Documents from half the PCTs refer to 600 GP surgeries in proximity to potential polyclinics. If the polyclinics are not additional and the GPs in them are the same GPs who currently work in their own surgeries—or, for that matter, salaried doctors in PCTs—then a number of surgeries will have to close. That was the clear implication of the Government’s proposals for London. If that is not the case and the GPs are genuinely additional GPs in additional GP practices, where will the money come from? We have done that calculation, too. If the Secretary of State is to be believed and the provision is all additional, the cost of that number of GPs in that number of surgeries would be £1.6 billion a year. However, the Government have allocated £250 million over three years, so the situation simply does not add up. One of two things must be true. Either the GPs will be moved and the practices will be moved from their present locations into larger polyclinics, or additional services will be provided and additional costs will be incurred. The Government have not answered the question about which one of those two things it will be.
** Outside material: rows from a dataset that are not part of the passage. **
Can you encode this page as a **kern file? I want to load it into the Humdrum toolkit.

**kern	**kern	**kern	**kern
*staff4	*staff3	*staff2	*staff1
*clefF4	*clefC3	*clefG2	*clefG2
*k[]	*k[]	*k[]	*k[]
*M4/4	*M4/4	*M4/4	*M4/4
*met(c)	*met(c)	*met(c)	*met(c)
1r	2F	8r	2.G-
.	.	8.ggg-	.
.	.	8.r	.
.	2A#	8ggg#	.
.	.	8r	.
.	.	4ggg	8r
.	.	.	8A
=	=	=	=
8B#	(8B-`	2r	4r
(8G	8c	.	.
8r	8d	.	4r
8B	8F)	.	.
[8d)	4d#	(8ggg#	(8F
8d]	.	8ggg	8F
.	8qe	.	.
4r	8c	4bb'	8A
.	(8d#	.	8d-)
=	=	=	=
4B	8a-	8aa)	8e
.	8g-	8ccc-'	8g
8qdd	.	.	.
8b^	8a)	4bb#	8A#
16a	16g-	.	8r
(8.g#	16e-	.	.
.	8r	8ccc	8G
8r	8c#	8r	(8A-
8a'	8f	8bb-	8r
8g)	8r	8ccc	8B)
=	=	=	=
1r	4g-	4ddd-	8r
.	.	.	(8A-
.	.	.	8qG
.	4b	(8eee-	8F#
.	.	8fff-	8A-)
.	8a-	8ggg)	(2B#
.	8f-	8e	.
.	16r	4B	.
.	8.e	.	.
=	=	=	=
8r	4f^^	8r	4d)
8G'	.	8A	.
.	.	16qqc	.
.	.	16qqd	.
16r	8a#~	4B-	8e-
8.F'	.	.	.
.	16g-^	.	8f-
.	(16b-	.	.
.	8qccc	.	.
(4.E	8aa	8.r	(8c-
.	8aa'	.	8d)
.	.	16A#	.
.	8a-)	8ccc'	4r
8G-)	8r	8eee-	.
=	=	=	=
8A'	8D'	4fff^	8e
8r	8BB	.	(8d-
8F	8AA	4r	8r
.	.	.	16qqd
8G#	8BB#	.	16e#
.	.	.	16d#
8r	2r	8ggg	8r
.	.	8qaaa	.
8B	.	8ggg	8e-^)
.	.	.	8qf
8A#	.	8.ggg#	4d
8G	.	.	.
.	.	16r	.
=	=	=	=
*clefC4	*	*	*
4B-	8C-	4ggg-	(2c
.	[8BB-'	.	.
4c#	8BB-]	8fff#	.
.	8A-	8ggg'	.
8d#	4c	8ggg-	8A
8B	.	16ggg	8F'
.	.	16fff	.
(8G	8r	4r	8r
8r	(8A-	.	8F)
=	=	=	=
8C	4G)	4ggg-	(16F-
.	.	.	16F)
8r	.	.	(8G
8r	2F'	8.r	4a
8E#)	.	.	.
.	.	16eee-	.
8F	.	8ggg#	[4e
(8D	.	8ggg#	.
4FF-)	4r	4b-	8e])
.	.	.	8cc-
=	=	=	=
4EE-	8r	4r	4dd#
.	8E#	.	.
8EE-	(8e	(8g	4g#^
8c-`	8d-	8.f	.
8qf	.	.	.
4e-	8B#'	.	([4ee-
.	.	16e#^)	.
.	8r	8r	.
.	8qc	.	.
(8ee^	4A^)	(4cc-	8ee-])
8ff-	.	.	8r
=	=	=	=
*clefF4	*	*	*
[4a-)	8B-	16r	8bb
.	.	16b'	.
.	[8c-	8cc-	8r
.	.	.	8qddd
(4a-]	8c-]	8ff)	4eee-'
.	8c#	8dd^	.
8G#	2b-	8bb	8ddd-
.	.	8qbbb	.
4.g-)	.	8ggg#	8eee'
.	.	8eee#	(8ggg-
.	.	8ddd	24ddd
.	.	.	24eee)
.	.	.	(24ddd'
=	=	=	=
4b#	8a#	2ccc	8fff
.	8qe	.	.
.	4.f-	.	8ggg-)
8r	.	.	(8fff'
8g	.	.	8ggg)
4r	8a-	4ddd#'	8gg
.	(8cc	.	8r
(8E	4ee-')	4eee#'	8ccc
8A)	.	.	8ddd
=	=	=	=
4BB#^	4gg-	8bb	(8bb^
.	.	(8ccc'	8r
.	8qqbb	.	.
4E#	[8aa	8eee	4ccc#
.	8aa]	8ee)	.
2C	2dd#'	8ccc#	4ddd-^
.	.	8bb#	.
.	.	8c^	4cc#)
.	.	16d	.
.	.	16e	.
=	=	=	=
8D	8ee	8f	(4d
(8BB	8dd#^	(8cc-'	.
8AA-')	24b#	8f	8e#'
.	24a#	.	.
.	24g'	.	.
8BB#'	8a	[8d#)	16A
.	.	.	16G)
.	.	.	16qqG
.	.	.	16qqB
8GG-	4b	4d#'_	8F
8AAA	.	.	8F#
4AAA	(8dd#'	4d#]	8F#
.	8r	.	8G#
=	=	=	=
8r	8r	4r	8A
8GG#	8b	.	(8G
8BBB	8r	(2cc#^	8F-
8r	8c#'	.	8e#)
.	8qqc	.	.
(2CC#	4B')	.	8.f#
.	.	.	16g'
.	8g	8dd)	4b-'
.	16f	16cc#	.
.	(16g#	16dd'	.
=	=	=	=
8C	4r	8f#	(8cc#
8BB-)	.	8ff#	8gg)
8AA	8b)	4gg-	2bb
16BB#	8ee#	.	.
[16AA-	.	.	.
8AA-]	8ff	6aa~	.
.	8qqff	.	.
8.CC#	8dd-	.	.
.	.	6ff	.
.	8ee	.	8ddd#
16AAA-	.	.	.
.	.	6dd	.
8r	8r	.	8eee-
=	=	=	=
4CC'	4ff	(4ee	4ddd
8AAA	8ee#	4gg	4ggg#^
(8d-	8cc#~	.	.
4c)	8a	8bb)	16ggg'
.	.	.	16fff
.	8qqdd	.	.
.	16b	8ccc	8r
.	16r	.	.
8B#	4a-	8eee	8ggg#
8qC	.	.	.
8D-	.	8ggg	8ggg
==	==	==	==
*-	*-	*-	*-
Ms Buck: In my PCT, the thinking concerns creating a polyclinic based on a hospital. That would reduce inappropriate accident and emergency attendances by people who are not registered with doctors, which hammers the hon. Gentleman’s argument that there is a one-size-fits-all solution. Is it not true that in 1981 the Acheson report addressed the issue of single-handed practices, particularly in London, where single-handed practices were over-represented? For 16 years, Conservative Governments made progress—not enough in my view—on reducing single-handed practices. Although there is good practice in some single-handed practices, by and large the quality of care is not as good as that provided by other practices. Is the hon. Gentleman saying that his party stands four-square behind all single-handed practices, regardless of the quality of care?